I don’t pretend to know the answer to any of this.
Change the beat
If the writing isn’t working out, it might not be the writing; it might be the subject. Perhaps your old-lady character isn’t as witty and appealing as she seems because you don’t find her that interesting. Maybe as a travel writer, you’d rather write about the crazy taxi ride in your hometown than shopping the bazaars in Marrakech. That’s ok.
Write what interests you and it will interest the reader.
Remember the greatest writing compliment
After reviewing my clips for the first time, my editor said plainly, “the kid can write.” The Kid.Can.Write.
This is the best compliment I ever received from a person not required to love me. It’s accurate – he didn’t say I was the best writer, the most beautiful writer, an up-and-coming Hunter S. Thompson; he said I could write.

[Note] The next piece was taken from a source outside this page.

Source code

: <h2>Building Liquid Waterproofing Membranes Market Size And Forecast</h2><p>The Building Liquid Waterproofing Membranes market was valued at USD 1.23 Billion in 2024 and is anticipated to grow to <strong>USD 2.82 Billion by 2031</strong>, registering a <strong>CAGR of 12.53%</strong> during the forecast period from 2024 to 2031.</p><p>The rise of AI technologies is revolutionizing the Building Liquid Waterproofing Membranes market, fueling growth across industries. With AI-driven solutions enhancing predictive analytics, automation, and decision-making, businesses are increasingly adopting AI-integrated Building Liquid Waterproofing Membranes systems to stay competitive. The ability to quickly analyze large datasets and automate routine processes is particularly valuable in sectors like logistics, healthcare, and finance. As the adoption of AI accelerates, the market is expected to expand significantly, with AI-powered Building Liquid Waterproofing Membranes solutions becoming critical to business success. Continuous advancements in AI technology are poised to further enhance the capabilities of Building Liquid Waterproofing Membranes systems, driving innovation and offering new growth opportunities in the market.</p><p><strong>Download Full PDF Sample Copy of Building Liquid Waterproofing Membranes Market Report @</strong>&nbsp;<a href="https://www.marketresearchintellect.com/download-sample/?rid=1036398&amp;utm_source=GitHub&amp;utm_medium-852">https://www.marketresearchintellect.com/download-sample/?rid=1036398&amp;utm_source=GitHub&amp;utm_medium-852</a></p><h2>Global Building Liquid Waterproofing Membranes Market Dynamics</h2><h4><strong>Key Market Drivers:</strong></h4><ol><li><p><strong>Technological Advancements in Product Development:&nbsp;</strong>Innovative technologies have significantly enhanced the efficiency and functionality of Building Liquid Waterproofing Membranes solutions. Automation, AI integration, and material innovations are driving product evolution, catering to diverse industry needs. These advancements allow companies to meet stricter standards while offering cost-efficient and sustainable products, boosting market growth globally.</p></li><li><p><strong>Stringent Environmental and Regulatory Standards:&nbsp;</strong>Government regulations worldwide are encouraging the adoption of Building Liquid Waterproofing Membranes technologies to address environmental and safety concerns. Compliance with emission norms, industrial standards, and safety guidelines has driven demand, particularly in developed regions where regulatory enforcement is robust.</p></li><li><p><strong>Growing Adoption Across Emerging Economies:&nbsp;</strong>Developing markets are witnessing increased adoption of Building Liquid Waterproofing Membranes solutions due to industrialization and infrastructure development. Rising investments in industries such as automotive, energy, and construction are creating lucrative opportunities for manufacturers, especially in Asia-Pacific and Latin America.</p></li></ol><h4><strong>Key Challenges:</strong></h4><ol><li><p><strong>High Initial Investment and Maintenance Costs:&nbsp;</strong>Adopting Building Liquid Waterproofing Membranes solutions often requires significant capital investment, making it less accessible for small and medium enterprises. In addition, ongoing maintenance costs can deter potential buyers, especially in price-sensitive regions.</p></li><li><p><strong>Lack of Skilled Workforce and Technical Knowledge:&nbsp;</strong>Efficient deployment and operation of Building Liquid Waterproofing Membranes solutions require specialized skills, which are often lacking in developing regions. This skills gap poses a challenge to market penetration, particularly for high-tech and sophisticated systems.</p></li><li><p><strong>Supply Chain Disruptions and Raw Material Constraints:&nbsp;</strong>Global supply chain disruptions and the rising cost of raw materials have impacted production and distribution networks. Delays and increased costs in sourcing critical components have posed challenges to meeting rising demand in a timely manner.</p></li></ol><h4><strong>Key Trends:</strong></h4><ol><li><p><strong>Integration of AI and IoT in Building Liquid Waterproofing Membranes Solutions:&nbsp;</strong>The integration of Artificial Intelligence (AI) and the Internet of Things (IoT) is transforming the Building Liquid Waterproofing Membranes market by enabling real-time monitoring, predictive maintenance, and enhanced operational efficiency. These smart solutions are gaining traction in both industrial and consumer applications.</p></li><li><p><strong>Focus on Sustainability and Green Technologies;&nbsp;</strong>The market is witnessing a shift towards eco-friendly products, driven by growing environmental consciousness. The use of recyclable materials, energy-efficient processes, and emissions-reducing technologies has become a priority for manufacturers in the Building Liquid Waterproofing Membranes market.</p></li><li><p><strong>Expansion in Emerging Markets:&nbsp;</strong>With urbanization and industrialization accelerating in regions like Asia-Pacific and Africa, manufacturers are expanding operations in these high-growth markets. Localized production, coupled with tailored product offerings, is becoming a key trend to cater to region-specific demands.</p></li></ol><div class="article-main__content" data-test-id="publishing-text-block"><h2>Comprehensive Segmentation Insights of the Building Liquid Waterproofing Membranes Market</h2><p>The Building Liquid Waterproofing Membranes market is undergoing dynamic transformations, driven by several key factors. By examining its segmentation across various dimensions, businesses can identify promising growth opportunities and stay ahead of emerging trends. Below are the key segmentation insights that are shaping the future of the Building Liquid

Relief. I repeat this to myself when it feels like I am turning my wheels in the worst career.
Writing advice: find your greatest compliment ever and stick it in your temporal lobe. Refer to it often.
April 9, 2013 at 9:37 am
Thanks. I really enjoyed reading that. I also preferred poetry to journalism when I was young.
April 9, 2013 at 9:59 am
Thanks for the comment. I used to think journalism wasn’t creative. Boy, was I wrong! I love newspapers 🙂
April 9, 2013 at 3:58 pm
I miss writing for newspapers. It was such a joy and one that I didn’t realize was temporary until the entire Life section of our paper got cut. Like you, I enjoyed interviewing people and uncovering the human interest stories in our community. I thought for a hile that it might translate to blogging, but it doesn’t. Blogging require a different focus; a more global, chatty forum. I like it, but I do miss the paper.
April 9, 2013 at 5:29 pm
It’s so worthwhile. The thing I loved about it was how excited my “subjects” were when their name appeared. Made me feel really good. I want a t-shirt that says “I heart local weeklies.”
April 9, 2013 at 4:50 pm
Journalism, especially working for a small weekly where you have to cover everything, like at the QCT, teaches you to be able to write about anything, quickly, on deadline. Those are great skills to have. But you already know that. 🙂
April 9, 2013 at 5:26 pm
Yes! Deadlines. I work as a copywriter for a mega corp right now and it gets pretty intense. But it’s nothing compared to writing a page or two in a few hours, if that. Journalism has to change to survive, I just hope it’s not completely lost in the process.
April 11, 2013 at 6:30 am
I worked for a weekly for two years and consider that tenure to be the most important two years of my writing life. Never before or since had I written so much so fast. I developed my voice at the paper. I also met so many fascinating people on my never-ending quest for The Story.
Unfortunately I ate a lot of Ramen at that time, too. So there’s that.
April 11, 2013 at 7:34 am
I convinced my local paper to let me become a restaurant critic, so I didn’t starve. Best. job. ever. It was a very defining job for me too. I learned how to write fast and find an angle – sometimes a story ends up completely different at the end. And there’s a lot of satisfaction knowing there’s an audience. I don’t get the same satisfaction from copywriting, where I am told “no one will read it anyway.”